- _EXERCISE REQUIREMENTS_: From start to finish, set down the entries below exactly, leaving out the pictures.

+++ RECORDS PROVIDED +++

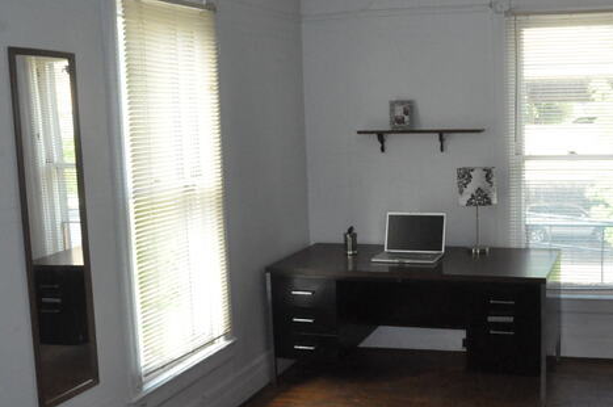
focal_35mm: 51
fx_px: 864
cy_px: 211
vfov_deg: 26.5
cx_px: 400
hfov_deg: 38.7
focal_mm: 21
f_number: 9
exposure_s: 1/200
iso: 3200
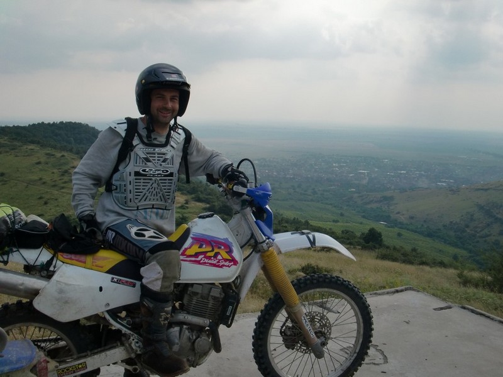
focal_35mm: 38
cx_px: 252
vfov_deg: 37.7
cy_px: 188
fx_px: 552
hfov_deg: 49.0
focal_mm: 6.66
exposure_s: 1/800
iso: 64
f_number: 3.9
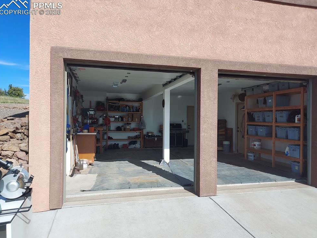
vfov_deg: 53.0
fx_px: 238
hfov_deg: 67.3
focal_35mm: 26
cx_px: 163
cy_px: 120
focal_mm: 4.6
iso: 50
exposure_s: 1/1236
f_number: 2
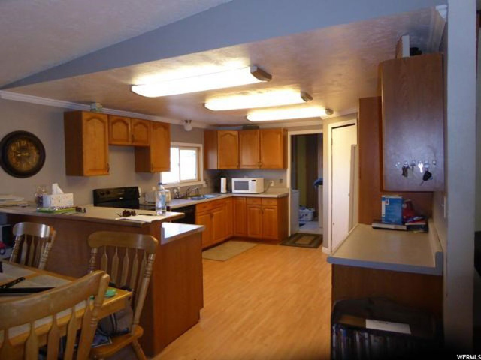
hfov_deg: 69.4
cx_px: 240
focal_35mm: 25
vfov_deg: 54.9
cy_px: 180
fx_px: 347
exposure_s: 1/60
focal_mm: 4.3
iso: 400
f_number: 3.3
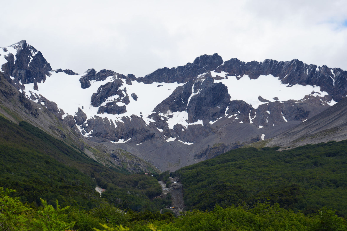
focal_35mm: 105
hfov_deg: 19.5
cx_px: 174
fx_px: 1012
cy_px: 116
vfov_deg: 13.0
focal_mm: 105
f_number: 8
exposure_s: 1/250
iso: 100
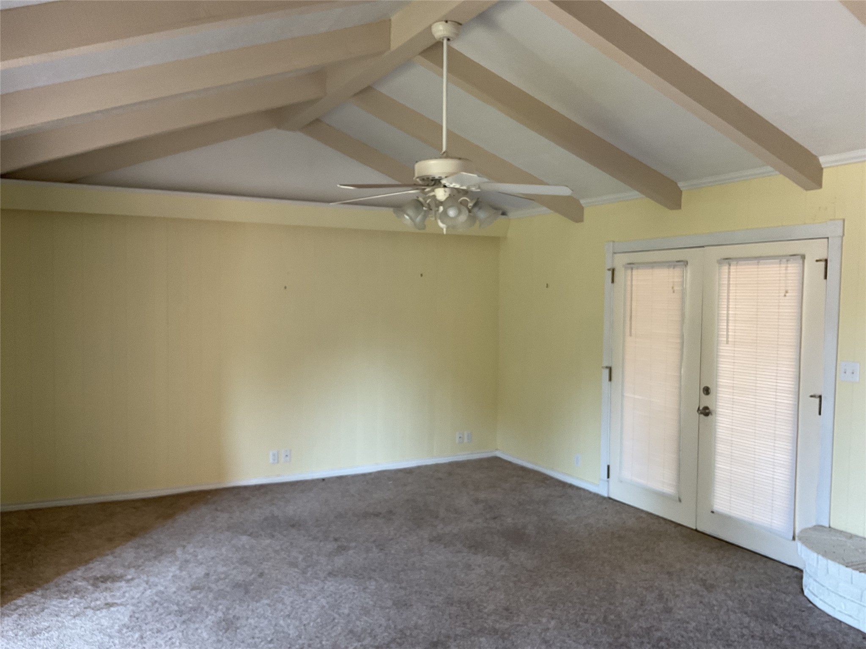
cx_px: 433
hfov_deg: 61.7
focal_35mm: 29
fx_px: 726
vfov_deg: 48.2
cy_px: 324
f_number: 1.8
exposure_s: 1/60
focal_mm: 3
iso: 80
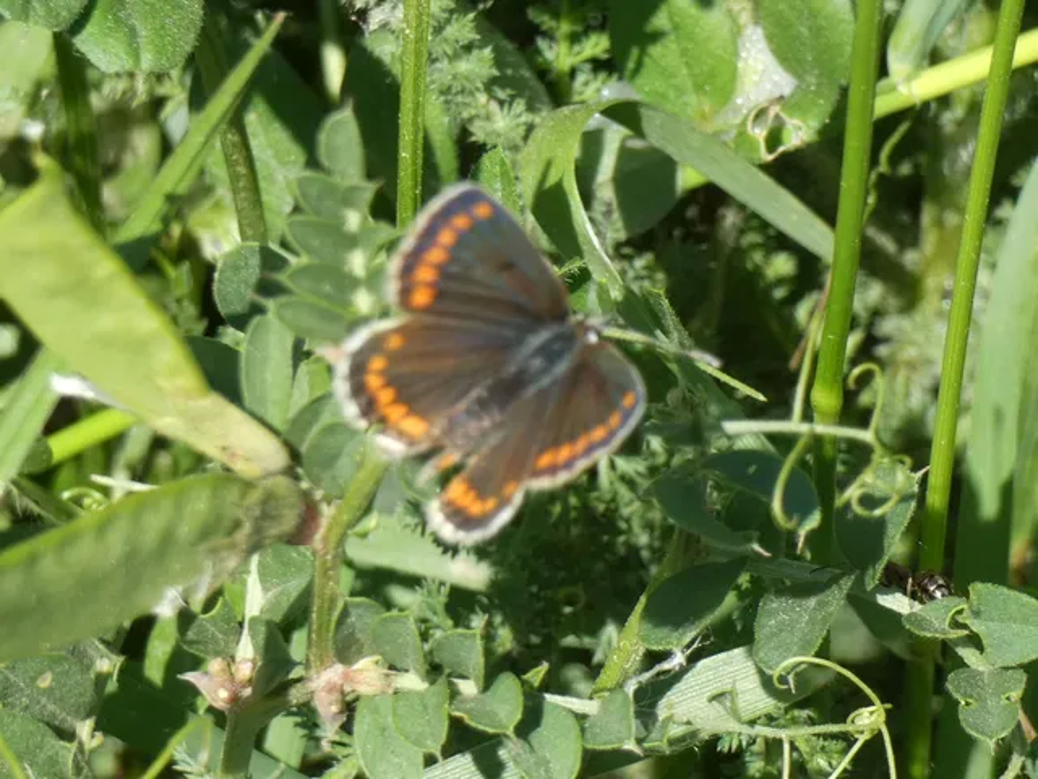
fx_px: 7077
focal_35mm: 236
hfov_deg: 8.4
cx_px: 519
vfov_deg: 6.3
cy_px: 390
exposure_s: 1/160
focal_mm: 42.3
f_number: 5.5
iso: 80
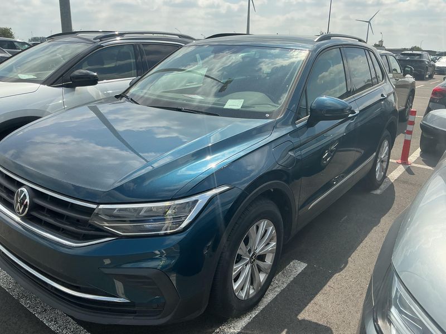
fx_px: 374
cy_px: 167
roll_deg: +1.4
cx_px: 223
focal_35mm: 29
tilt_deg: -13.8
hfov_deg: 61.7
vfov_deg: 48.2
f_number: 1.8
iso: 25
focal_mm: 3
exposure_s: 1/1786
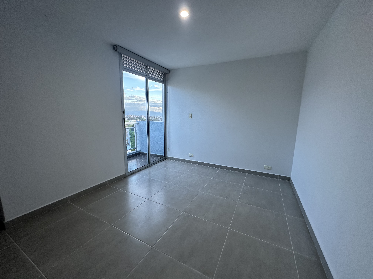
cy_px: 140
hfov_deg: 102.1
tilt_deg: -9.2
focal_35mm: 14
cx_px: 186
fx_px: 151
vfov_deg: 85.7
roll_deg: -0.5
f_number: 2.2
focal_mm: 2.22
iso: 160
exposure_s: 1/120
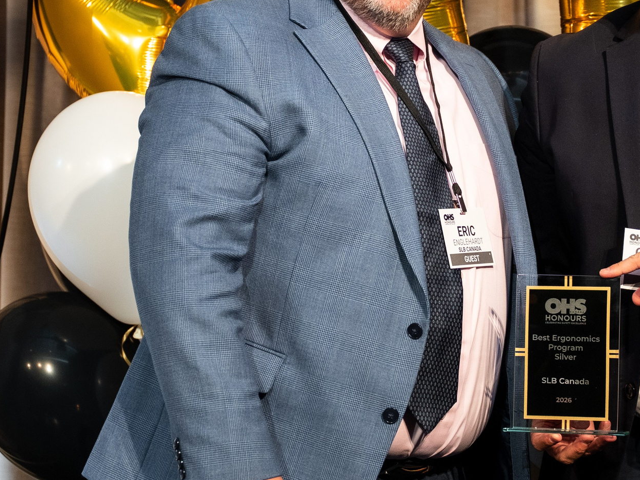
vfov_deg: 12.1
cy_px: 168
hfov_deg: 16.1
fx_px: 2255
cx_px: 353
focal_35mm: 122
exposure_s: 1/160
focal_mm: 42.1
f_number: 2.8
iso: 1250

+++

- _YOUR SOLUTION_:
focal_35mm: 51
fx_px: 864
cy_px: 211
vfov_deg: 26.5
cx_px: 400
hfov_deg: 38.7
focal_mm: 21
f_number: 9
exposure_s: 1/200
iso: 3200
focal_35mm: 38
cx_px: 252
vfov_deg: 37.7
cy_px: 188
fx_px: 552
hfov_deg: 49.0
focal_mm: 6.66
exposure_s: 1/800
iso: 64
f_number: 3.9
vfov_deg: 53.0
fx_px: 238
hfov_deg: 67.3
focal_35mm: 26
cx_px: 163
cy_px: 120
focal_mm: 4.6
iso: 50
exposure_s: 1/1236
f_number: 2
hfov_deg: 69.4
cx_px: 240
focal_35mm: 25
vfov_deg: 54.9
cy_px: 180
fx_px: 347
exposure_s: 1/60
focal_mm: 4.3
iso: 400
f_number: 3.3
focal_35mm: 105
hfov_deg: 19.5
cx_px: 174
fx_px: 1012
cy_px: 116
vfov_deg: 13.0
focal_mm: 105
f_number: 8
exposure_s: 1/250
iso: 100
cx_px: 433
hfov_deg: 61.7
focal_35mm: 29
fx_px: 726
vfov_deg: 48.2
cy_px: 324
f_number: 1.8
exposure_s: 1/60
focal_mm: 3
iso: 80
fx_px: 7077
focal_35mm: 236
hfov_deg: 8.4
cx_px: 519
vfov_deg: 6.3
cy_px: 390
exposure_s: 1/160
focal_mm: 42.3
f_number: 5.5
iso: 80
fx_px: 374
cy_px: 167
roll_deg: +1.4
cx_px: 223
focal_35mm: 29
tilt_deg: -13.8
hfov_deg: 61.7
vfov_deg: 48.2
f_number: 1.8
iso: 25
focal_mm: 3
exposure_s: 1/1786
cy_px: 140
hfov_deg: 102.1
tilt_deg: -9.2
focal_35mm: 14
cx_px: 186
fx_px: 151
vfov_deg: 85.7
roll_deg: -0.5
f_number: 2.2
focal_mm: 2.22
iso: 160
exposure_s: 1/120
vfov_deg: 12.1
cy_px: 168
hfov_deg: 16.1
fx_px: 2255
cx_px: 353
focal_35mm: 122
exposure_s: 1/160
focal_mm: 42.1
f_number: 2.8
iso: 1250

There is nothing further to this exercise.